◆ TEXTE FOURNI:
####################

Il est ressuscité !

N° 241 – Mars 2023

Rédaction : Frère Bruno Bonnet-Eymard


« Récitez le chapelet tous les jours. »

Les mystères douloureux du Rosaire (I)

L’AGONIE

EN ce temps de Carême où la Sainte Église est  toute tournée vers la Passion de Notre-­Seigneur et la Compassion de Notre-Dame, méditons les mystères douloureux de notre Rosaire, afin de consoler leur très Unique Cœur non seulement des douleurs endurées jadis, mais des offenses et indifférences, outrages et blasphèmes qui transpercent ce Cœur aujourd’hui.

Premier mystère douloureux : l’Agonie de Jésus au jardin des Oliviers.

Après une vie publique sans cesse confrontée au mauvais esprit, à la jalousie, la haine des juifs qui refusaient de croire en Lui, Jésus est monté une dernière fois à Jérusalem avec ses disciples. Il sait très bien le complot que fomentent ses ennemis pour le tuer, il veut souffrir leur persécution jusqu’à la mort, pour offrir sa vie en expiation des péchés du monde, par obéissance à son Père. Le soir du mardi 4 avril de l’an 30, dans un dernier repas avec ses Apôtres, il leur donne, ainsi qu’aux saintes femmes, son propre Corps à manger et son Sang précieux à boire, célébrant par avance la Nouvelle et Éternelle Alliance qu’il scellerait par son Sacrifice.

La Sainte Vierge assistait à tout cela. Elle était d’une Sagesse, d’une sensibilité, d’une intuition féminine telle que, certainement, pendant cette dernière veillée, elle comprenait que Judas allait trahir ; elle réprouvait la présomption de Pierre qui le conduirait au reniement annoncé par Jésus ; et elle admirait saint Jean, le disciple que Jésus aimait plus que les autres. Elle comprenait très, très bien que c’était le dernier repas avant sa Passion et elle était remplie d’appréhension.

####################

◆ DONNÉES:
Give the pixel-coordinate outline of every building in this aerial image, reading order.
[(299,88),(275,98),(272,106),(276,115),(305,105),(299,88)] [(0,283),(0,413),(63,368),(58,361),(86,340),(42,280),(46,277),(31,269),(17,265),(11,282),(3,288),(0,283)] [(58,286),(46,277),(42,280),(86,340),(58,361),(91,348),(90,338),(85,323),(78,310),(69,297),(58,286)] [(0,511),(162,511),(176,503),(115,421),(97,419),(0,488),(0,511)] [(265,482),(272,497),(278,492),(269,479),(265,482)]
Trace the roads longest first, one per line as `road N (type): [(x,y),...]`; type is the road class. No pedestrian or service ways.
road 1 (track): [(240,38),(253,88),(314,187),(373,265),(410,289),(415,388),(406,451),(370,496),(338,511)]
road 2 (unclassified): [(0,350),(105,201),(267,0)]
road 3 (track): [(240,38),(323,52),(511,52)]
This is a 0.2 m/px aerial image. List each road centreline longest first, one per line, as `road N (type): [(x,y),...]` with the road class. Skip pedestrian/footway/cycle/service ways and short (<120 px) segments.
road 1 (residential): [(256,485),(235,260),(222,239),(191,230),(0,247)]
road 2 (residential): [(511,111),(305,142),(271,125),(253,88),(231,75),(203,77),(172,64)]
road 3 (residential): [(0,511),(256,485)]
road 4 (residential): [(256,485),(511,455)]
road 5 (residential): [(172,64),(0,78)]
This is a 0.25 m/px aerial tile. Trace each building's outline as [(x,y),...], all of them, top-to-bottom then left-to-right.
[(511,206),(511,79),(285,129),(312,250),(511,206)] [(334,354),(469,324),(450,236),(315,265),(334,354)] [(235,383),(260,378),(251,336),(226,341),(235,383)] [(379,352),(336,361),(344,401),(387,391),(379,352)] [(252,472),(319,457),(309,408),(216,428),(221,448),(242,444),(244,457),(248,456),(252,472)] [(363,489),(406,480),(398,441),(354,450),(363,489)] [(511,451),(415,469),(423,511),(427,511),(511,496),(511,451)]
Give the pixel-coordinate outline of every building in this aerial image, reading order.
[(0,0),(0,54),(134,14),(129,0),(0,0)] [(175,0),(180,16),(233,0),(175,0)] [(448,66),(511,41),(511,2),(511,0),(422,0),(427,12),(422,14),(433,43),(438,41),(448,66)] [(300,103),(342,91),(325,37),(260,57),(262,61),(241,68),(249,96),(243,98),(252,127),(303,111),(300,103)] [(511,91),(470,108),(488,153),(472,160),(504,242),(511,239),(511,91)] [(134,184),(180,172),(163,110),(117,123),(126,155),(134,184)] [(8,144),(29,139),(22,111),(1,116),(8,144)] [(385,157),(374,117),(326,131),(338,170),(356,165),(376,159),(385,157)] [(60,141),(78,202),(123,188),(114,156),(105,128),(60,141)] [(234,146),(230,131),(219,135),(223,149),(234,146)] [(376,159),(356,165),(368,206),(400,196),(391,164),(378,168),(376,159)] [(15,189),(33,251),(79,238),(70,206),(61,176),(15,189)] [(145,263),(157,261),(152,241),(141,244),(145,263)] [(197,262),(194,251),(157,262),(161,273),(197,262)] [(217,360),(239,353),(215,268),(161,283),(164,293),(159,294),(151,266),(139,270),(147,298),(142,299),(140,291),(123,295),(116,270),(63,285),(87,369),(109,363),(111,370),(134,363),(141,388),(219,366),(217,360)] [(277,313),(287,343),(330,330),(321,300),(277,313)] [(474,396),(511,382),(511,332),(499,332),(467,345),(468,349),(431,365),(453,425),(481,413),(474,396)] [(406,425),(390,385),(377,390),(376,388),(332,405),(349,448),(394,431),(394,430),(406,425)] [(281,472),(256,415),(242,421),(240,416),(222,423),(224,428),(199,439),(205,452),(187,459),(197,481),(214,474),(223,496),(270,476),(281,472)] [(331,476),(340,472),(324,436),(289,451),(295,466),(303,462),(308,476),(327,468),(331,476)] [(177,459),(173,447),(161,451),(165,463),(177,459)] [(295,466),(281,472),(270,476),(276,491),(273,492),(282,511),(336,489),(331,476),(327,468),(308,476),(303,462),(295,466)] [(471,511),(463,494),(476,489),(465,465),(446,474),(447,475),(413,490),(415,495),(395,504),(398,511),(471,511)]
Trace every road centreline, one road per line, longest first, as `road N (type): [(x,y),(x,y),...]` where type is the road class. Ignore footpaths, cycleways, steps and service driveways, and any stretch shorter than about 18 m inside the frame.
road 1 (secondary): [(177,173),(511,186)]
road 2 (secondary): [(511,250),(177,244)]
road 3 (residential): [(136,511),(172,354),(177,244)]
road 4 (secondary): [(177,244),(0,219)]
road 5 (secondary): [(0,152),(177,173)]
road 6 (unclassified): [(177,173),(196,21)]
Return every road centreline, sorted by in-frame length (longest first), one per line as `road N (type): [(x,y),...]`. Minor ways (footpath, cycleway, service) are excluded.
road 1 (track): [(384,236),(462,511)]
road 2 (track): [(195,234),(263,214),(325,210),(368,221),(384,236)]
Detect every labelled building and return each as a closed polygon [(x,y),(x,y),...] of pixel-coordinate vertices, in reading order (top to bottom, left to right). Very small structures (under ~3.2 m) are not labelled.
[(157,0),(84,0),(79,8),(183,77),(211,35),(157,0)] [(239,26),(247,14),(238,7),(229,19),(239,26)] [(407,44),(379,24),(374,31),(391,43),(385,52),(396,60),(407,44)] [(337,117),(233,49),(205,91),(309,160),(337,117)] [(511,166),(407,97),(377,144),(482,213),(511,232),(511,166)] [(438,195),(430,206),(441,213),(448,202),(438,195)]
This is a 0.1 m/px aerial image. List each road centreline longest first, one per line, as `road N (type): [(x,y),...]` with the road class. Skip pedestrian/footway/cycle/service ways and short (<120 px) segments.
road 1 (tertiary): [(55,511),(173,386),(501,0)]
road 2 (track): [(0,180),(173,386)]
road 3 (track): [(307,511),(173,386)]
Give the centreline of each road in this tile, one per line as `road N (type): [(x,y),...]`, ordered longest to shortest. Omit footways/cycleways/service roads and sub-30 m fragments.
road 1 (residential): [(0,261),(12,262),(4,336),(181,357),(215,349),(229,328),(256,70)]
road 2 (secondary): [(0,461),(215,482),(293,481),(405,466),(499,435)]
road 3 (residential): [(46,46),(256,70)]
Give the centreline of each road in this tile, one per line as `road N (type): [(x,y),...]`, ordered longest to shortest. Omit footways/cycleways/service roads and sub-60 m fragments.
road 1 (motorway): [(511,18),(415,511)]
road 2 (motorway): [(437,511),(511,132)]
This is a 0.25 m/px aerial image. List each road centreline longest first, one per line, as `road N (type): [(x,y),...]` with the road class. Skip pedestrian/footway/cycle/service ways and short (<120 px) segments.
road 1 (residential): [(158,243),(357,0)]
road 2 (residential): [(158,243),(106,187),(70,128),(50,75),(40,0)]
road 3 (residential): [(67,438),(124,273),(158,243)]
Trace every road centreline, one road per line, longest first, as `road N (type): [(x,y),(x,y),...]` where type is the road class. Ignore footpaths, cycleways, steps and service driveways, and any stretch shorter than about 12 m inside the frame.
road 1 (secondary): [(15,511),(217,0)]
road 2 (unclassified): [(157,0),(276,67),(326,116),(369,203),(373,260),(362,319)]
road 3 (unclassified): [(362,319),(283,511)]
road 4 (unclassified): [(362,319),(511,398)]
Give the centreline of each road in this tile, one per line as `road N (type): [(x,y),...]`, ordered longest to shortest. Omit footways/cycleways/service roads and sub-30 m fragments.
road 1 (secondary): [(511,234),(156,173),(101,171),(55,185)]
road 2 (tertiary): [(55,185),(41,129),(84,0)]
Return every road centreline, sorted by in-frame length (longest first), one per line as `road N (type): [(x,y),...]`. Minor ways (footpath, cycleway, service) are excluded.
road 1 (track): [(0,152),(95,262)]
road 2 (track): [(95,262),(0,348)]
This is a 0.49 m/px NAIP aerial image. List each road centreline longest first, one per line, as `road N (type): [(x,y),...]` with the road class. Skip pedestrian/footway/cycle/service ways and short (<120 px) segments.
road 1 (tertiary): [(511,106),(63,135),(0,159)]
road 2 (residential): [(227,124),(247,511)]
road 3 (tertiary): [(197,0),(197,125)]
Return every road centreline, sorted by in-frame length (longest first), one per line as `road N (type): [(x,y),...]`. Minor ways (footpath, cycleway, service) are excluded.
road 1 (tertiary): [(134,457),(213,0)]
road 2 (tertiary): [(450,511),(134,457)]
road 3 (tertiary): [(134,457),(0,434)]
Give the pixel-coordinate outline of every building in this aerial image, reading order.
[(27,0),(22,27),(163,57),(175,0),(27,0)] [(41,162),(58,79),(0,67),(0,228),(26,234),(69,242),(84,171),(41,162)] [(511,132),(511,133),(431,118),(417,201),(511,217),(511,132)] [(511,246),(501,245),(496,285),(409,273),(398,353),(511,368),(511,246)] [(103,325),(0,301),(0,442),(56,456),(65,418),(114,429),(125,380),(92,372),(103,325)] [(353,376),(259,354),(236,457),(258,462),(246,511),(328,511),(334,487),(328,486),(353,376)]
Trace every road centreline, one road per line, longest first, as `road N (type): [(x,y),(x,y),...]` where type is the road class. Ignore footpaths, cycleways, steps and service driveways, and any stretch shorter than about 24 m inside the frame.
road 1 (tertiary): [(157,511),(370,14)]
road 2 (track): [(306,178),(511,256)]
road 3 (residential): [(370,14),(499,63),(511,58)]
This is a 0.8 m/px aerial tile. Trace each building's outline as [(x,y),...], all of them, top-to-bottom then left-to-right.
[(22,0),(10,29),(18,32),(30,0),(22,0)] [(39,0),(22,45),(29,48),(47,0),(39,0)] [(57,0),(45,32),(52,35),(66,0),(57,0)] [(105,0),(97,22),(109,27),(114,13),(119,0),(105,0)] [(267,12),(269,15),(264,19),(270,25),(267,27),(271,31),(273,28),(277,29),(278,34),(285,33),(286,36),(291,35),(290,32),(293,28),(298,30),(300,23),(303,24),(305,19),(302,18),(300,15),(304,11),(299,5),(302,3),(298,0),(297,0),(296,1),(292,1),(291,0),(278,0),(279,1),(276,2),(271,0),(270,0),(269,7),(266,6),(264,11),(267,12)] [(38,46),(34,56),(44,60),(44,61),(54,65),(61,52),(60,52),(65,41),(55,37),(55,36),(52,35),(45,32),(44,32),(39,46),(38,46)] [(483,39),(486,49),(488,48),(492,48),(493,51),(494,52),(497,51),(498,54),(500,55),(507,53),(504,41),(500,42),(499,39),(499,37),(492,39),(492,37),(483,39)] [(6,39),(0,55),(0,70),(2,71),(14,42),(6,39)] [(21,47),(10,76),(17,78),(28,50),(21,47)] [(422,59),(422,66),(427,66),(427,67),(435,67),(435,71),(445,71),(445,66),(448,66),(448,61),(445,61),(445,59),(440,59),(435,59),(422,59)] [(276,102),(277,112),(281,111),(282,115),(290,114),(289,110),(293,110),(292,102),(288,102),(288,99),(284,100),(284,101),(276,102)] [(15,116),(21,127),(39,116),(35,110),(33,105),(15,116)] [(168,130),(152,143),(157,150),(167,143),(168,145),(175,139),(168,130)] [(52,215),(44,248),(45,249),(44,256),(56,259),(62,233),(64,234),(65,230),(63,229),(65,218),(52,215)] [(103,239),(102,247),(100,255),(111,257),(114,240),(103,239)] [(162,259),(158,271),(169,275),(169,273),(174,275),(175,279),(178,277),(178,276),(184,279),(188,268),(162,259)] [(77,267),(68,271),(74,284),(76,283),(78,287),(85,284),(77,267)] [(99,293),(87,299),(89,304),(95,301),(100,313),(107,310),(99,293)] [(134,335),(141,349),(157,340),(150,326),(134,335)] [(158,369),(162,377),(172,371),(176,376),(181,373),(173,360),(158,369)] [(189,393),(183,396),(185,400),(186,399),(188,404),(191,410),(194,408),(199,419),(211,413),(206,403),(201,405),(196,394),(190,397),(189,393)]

####################

◆ CONSIGNE: Poursuivez, s'il vous plaît, le texte sur les mystères douloureux du Rosaire à partir de sa dernière phrase. Ces données n'ont aucun lien avec le texte.

◆ RÉPONSE:
Saint Jean écrit : « Jésus sortit avec ses disciples, et se rendit au-delà du torrent du Cédron, où il y avait un jardin, dans lequel il entra, lui et ses disciples. » (Jn 18, 1).

La Vierge Marie avait vu que Judas avait été renvoyé par Jésus pour qu’il aille trahir son Maître. « Et erat nox », c’était la nuit, mais la nuit du diable, l’heure de la puissance des ténèbres. Jésus s’enfonçait dans ces ténèbres, avec ses Apôtres qui, eux, n’avaient aucun courage. Alors, ses entrailles de Mère se sont réveillées et toute cette nuit, elle n’a cessé de souffrir cruellement, de deviner comme une mère, toute l’angoisse de son Enfant.

Comme Elle aurait voulu le suivre, recueillir chaque goutte de sa sueur de sang, s’interposer entre ses bourreaux et lui ! La Vierge Marie a offert le grand renoncement de le laisser aller, comme elle l’avait déjà laissé partir au commencement de la vie publique, quand il la quitta à Nazareth.

Au Cénacle, dans Jérusalem endormie, il fallait qu’elle reste là, et elle a commencé à compatir. Comme Jésus acceptait, sa Mère, sa Compagne, son Épouse acceptait. Elle a tout souffert d’instant en instant ; c’est là son mérite : elle accepte, elle ne se rebelle pas, elle n’a aucune haine pour tous ceux qui torturent son Fils. Elle prie pour eux. Elle sait que dans la mesure même où elle acceptera ce supplice jusqu’au bout, elle participera au salut de ces âmes qu’elle aurait lieu de détester. Ainsi, elle devient Refuge des pécheurs, Médiatrice de toutes grâces.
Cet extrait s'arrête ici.